Com DNA brasileiro, ‘A Ciambra’ é premiado em Cannes

Rodrigo Fonseca

26 Maio 2017 | 17h43

“A Ciambra”, comparado ao truffautiano “Os Incompreendidos” no gosto europeu, ganhou prêmio de incetivo à sua circulação pelo Velho Mundo

RODRIGO FONSECA

Com DNA brasileiro, uma vez que é fruto da parceria entre Martin Scorsese e a produtora paulista RT Features, o drama italiano A Ciambra conquistou nesta sexta o prêmio Europa Cinemas Label, um incentivo à sua circulação nas salas do Velho Mundo. Com direção de Jonas Carpignano, a produção narra as peripécias de um menino da Calabria para ganhar a vida – sem sempre de modo honesto. Teve resenha para aqui comparando-o a Os Incompreendidos (1959), de François Truffaut. Sua exibição foi na Quinzena dos Realizadores, que terminou também nesta sexta, com a projeção de Patti Cake$, um outro projeto da RT.

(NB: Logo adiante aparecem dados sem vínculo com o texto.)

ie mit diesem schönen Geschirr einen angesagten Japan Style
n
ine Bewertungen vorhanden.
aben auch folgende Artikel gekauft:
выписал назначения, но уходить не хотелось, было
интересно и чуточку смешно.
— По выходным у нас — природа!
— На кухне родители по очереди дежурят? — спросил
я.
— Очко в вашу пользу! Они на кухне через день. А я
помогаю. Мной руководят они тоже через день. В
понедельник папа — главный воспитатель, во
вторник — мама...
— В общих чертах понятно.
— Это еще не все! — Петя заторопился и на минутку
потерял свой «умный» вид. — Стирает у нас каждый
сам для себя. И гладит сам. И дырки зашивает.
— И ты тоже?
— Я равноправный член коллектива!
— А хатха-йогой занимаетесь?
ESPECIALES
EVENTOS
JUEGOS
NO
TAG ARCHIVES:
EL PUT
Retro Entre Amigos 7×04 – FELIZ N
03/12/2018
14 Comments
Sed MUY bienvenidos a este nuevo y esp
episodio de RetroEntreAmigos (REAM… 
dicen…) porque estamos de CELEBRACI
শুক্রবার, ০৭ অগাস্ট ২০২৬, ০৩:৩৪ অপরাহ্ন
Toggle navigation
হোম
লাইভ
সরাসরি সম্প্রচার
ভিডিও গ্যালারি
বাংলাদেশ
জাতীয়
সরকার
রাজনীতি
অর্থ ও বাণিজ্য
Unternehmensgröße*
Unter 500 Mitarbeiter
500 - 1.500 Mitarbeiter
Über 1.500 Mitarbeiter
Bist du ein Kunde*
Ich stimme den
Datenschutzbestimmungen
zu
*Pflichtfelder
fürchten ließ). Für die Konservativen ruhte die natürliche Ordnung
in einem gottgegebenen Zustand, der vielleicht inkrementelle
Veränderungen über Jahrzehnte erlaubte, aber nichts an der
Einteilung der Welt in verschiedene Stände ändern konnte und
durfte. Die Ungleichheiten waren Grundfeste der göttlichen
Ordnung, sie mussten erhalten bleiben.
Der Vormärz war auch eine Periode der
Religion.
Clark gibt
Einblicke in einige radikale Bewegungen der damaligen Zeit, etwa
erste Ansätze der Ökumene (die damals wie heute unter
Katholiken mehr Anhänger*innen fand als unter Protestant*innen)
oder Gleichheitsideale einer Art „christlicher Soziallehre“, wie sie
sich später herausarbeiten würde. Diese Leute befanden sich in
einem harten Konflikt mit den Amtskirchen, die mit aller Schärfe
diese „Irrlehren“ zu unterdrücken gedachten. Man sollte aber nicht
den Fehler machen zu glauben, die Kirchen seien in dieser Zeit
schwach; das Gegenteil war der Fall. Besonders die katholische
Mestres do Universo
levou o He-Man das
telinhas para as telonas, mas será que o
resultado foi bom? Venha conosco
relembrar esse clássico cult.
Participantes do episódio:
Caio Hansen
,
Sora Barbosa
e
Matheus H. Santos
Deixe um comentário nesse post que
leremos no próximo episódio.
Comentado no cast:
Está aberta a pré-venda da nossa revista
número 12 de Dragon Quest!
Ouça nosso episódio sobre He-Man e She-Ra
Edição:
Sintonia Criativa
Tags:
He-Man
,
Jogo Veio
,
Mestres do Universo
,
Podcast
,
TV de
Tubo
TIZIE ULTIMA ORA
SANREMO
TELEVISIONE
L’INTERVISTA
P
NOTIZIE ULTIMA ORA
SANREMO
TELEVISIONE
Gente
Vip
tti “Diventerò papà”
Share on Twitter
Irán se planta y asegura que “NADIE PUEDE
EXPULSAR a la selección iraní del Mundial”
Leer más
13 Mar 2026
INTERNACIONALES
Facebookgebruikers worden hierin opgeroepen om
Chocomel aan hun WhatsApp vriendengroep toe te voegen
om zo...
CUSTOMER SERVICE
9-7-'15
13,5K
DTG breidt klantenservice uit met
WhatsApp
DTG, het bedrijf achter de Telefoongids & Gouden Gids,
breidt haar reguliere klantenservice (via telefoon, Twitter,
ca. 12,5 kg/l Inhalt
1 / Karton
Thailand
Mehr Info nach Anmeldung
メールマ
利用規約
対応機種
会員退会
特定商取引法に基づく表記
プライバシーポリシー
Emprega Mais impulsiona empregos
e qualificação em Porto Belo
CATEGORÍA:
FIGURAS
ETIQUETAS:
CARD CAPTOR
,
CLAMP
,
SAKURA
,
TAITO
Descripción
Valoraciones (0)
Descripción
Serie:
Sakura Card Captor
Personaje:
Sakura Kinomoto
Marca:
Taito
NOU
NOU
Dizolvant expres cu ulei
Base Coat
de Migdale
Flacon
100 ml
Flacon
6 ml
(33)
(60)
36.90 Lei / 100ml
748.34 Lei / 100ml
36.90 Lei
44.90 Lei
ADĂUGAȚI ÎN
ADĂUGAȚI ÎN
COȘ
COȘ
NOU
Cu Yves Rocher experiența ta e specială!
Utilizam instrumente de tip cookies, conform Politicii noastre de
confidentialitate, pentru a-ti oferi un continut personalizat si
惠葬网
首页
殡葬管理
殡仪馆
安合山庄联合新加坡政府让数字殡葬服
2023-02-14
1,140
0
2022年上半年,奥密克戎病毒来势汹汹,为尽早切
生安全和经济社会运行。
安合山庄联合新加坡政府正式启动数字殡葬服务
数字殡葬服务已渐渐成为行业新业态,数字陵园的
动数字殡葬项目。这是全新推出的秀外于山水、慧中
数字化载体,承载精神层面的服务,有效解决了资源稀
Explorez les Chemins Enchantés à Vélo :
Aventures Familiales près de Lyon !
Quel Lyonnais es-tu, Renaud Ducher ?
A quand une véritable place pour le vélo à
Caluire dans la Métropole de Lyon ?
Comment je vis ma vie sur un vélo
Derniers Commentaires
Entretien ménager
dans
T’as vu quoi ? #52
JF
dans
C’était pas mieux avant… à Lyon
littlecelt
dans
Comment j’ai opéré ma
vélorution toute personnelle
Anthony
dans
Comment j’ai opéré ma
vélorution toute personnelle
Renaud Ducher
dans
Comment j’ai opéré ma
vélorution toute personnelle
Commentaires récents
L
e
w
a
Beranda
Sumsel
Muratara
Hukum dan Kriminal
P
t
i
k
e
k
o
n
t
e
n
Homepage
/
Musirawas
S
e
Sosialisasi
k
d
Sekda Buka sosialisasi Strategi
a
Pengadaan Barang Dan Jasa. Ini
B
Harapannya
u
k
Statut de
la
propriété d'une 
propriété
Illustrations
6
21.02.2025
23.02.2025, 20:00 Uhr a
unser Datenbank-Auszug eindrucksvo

“In the Fade”: surpresa teuto-turca

Neste domingo serão divulgados os prêmios de Cannes, sendo In The Fade, do teuto-turco Fatih Akin, a produção com mais virtudes para levar a Palma de Ouro. No sábado, o evento projeta o últimos dos quase 400 filmes de sua seleção: D’Après Une Histoire Vrai, de Roman Polanski, que cancelou todos os seu compromissos de entrevista com a imprensa mundial após a superexposição que teve na festa dos 70 anos de Cannes, na terça. Diretor de cults como O Bebê de Rosemary (1968) e O Pianista (2002), o octagenário mestre franco-polonês investe no suspense uma vez mais, apoiado em um roteiro escrito pelo diretor Olivier Assayas (de Depois de Maio), com base no romance homônimo de Delphine de Vigan. Na trama, Eva Green é uma fã fiel da escritora interpretada por Emmanuelle Seigner (mulher do diretor) que inferniza a vida da autora, a fim de interferir nos rumos de seu próximo romance.